Alexandre Baradez Responsable des analyses marchés pour le groupe IG

Diplômé de l'ESCE en 2003, il a d'abord évolué plusieurs années chez BNP Paribas, puis au sein de la Banque Robeco. En 2009, Alexandre Baradez entre chez Saxo Banque en tant que "sales trader". Son expérience des marchés financiers et plus particulièrement des devises l'amène rapidement à …

(BFM Bourse) - [AVIS D'EXPERT] Substitut numérique à l'or, véritable monnaie, lubie spéculative, échappatoire au fisc... Les points de vue au sujet du Bitcoin semblent irréconciliables. Mais le comportement de la principale crypto-monnaie face au mouvement de normalisation monétaire et au risque géopolitique donne des indices pour mieux le catégoriser.

S’il y a bien un actif qui fait débat, c’est le Bitcoin. Pour certain, un actif de couverture contre l’inflation et un substitut à l’or, pour d’autres une véritable monnaie qui pourrait supplanter un jour l’euro ou le dollar ou fonctionner en parallèle... Pour d’autres encore un instrument spéculatif dont la mode passera rapidement, pour certains un moyen permettant de fuir les règlementations, le contrôle des Etats, les sanctions internationales, voire la fiscalité…

Ce qui est presque certain c’est qu’il est impossible de réconcilier les différents points de vue… et on ne va pas s’y risquer ici. Il est en revanche intéressant de voir comment le Bitcoin et les plus grosses cryptodevises se sont comportées ces derniers mois face à l’envolée de l’inflation, au début de la normalisation monétaire des banques centrales et au risque géopolitique. Et on peut établir quelques constats intéressants.

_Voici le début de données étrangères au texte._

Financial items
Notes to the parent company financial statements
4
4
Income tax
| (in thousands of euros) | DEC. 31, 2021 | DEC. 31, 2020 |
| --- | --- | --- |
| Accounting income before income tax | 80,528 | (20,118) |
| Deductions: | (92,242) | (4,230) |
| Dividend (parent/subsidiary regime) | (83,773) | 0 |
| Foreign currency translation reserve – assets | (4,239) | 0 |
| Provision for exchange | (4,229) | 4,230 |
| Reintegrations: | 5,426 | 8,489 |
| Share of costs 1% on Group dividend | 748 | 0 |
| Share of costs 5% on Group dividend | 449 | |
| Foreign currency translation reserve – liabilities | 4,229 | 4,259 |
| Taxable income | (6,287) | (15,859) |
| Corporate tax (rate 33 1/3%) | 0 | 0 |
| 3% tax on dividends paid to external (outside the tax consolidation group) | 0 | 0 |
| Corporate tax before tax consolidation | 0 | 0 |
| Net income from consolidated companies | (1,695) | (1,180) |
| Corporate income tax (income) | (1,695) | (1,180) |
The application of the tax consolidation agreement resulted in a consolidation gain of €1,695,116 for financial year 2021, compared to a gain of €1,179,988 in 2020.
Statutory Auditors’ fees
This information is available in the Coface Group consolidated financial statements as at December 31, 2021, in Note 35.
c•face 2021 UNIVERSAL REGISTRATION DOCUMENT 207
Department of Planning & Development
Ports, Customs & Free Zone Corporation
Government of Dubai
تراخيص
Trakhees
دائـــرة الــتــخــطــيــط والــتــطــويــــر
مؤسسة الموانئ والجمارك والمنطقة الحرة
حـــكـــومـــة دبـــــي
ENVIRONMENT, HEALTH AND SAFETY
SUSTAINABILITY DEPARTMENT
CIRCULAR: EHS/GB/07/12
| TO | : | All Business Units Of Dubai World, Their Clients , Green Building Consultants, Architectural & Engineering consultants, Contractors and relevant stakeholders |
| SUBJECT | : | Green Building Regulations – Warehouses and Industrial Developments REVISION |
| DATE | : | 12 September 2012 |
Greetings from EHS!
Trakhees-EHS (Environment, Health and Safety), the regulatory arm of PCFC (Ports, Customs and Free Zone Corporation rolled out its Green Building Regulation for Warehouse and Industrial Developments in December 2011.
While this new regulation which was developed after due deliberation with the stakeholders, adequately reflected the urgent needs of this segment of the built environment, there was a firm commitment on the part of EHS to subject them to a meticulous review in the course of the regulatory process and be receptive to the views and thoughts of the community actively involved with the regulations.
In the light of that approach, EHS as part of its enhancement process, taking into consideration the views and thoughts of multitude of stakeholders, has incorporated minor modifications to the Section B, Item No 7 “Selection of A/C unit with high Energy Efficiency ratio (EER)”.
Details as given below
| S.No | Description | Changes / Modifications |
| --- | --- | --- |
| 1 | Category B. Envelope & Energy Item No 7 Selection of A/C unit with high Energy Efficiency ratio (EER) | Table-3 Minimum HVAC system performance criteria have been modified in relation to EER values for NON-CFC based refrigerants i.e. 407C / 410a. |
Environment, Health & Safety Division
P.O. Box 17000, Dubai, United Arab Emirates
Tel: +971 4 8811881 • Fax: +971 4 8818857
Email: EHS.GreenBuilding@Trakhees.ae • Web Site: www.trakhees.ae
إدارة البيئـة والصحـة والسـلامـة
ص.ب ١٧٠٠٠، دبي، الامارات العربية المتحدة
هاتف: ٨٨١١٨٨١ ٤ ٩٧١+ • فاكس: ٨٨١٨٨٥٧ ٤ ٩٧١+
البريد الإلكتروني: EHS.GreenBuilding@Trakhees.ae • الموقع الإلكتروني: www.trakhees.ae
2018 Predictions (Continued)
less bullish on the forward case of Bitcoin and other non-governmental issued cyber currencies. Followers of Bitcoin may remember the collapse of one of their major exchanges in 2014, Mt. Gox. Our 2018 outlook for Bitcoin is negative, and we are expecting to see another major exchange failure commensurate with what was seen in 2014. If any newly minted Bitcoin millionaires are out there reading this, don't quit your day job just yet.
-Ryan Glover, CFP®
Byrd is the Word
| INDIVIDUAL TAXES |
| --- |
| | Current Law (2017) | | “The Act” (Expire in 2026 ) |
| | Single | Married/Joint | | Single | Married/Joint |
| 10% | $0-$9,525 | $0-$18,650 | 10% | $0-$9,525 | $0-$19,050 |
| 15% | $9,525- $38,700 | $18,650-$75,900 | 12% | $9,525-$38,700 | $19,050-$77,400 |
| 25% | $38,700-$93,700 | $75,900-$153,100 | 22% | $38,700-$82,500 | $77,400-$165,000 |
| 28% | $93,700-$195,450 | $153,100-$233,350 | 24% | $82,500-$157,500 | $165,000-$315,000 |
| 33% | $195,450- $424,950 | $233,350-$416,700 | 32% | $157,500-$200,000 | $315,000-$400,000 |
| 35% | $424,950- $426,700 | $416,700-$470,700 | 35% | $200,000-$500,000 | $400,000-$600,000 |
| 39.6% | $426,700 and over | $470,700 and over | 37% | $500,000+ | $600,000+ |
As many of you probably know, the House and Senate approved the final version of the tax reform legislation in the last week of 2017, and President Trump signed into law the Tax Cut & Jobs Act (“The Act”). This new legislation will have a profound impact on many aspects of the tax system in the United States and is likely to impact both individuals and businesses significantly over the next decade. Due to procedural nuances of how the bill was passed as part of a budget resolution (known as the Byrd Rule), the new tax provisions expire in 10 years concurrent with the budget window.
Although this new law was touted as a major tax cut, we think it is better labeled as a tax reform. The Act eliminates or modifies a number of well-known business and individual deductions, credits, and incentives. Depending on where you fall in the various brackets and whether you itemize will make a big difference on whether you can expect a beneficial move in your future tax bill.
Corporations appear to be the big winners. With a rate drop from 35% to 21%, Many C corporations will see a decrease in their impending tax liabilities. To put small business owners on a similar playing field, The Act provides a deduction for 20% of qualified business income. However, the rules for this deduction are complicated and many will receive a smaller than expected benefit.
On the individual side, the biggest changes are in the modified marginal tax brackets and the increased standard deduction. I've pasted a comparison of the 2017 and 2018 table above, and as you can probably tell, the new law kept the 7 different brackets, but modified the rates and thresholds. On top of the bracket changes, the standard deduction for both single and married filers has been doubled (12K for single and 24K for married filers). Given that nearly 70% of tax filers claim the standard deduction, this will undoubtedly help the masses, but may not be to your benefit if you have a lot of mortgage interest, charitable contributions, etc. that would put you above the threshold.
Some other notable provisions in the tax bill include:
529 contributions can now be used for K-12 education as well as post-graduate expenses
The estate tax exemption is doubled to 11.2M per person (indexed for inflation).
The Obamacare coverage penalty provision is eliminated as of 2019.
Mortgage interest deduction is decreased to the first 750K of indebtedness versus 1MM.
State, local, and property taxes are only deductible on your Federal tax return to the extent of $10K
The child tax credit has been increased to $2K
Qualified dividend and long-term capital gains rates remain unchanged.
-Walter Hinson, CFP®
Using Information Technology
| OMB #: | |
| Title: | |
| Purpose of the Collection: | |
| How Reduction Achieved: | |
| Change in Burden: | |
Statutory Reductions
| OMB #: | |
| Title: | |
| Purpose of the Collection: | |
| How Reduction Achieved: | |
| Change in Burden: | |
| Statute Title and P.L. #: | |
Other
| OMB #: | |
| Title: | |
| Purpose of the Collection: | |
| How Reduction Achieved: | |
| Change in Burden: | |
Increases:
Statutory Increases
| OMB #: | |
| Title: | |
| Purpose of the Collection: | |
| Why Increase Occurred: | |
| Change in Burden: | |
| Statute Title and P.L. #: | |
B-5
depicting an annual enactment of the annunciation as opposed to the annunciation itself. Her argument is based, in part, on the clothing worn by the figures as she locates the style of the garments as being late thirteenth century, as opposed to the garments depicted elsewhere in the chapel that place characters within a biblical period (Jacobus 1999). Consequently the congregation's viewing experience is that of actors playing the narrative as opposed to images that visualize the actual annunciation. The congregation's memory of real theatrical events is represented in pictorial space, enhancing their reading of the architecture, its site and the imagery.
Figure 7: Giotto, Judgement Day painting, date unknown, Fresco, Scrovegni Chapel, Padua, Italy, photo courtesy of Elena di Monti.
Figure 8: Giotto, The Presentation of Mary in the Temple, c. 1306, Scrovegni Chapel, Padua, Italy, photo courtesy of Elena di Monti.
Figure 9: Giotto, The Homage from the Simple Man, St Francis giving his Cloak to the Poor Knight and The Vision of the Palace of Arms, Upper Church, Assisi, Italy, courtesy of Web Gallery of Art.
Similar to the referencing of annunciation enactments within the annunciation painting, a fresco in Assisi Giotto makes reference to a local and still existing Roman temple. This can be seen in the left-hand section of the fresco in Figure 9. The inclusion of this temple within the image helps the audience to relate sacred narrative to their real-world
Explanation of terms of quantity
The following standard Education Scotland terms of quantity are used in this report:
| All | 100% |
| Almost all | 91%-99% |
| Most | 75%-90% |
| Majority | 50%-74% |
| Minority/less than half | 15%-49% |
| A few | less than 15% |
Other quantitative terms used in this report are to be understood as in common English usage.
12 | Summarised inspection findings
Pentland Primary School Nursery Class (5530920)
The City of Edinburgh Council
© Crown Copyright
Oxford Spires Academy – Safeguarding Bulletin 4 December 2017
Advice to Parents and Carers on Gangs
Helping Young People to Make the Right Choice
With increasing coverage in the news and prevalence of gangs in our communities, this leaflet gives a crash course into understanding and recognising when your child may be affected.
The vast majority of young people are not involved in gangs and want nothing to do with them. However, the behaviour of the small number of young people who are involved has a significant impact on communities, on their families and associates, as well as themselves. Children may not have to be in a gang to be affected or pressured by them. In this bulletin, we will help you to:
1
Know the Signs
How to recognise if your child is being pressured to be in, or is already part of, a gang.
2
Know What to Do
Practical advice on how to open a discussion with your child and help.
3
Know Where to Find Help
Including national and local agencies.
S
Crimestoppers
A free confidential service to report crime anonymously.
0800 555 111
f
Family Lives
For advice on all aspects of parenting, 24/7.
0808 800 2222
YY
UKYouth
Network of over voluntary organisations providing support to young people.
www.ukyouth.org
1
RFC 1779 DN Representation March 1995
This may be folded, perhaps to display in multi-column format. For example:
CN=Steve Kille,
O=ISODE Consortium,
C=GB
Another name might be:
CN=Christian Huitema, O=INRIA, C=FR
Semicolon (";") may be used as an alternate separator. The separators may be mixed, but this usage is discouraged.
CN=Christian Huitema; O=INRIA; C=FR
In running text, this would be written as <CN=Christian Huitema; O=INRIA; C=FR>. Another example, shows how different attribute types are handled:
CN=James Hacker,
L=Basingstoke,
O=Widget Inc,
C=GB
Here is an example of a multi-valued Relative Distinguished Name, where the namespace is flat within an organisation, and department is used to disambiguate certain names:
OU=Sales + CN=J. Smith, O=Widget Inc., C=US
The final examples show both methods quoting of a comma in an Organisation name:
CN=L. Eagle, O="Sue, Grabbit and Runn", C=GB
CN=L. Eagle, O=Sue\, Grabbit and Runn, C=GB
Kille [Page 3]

Tout d’abord on distingue une sensibilité à l’appétit pour le risque ("risk-on") des investisseurs. Comme d’autres classes d’actifs, le Bitcoin a entamé une phase de forte accélération haussière en novembre 2020, à l’annonce par Pfizer du premier vaccin contre le Covid. Alors que le Bitcoin consolidait depuis près de trois ans, après l’euphorie de 2017 notamment, il a retrouvé l’intérêt des investisseurs et des spéculateurs à ce moment-là.

On note aussi une très forte sensibilité du Bitcoin à la normalisation monétaire et au redressement des taux. Jerome Powell et plusieurs membres de la Réserve fédérale ont commencé à faire évoluer leurs discours face à la hausse des prix persistante à partir de novembre 2021 : c’est à ce moment-là que les taux courts américains (comme le bon du Trésor à deux ans par exemple) ont commencé à se redresser sensiblement… et que le Bitcoin a décroché. Il n’y a eu à ce moment-là aucune donnée géopolitique ou même évolution de réglementation visant le secteur des cryptoactifs, simplement un changement de ton de la Fed (sachant que la BCE tenait un discours encore très accommodant à ce moment-là).

Cette porte qui s’ouvrait à un début de normalisation monétaire a déclenché le mouvement de baisse alors que le Bitcoin venait d’inscrire un nouveau sommet historique à 69.000 dollars.

Autre constat : le Bitcoin s’est comporté comme les classes d’actifs les plus spéculatives.

Comme on peut le voir sur le graphique, la chute est intervenue au même moment que celle des "valeurs IPO", c’est-à-dire les titres récemment introduits en bourse, dont plusieurs valeurs techs. On note également que le décrochage du Bitcoin se produit au même moment que celui des valeurs technologiques non rentable, compilées par Goldman Sachs dans un indice dédié. On note aussi que cette chute du Bitcoin à partir de novembre se fait également en parallèle des valeurs les plus "shortées" (les fameuses "meme stocks" qui ont beaucoup fait parler avec notamment l’épisode AMC/GameStop).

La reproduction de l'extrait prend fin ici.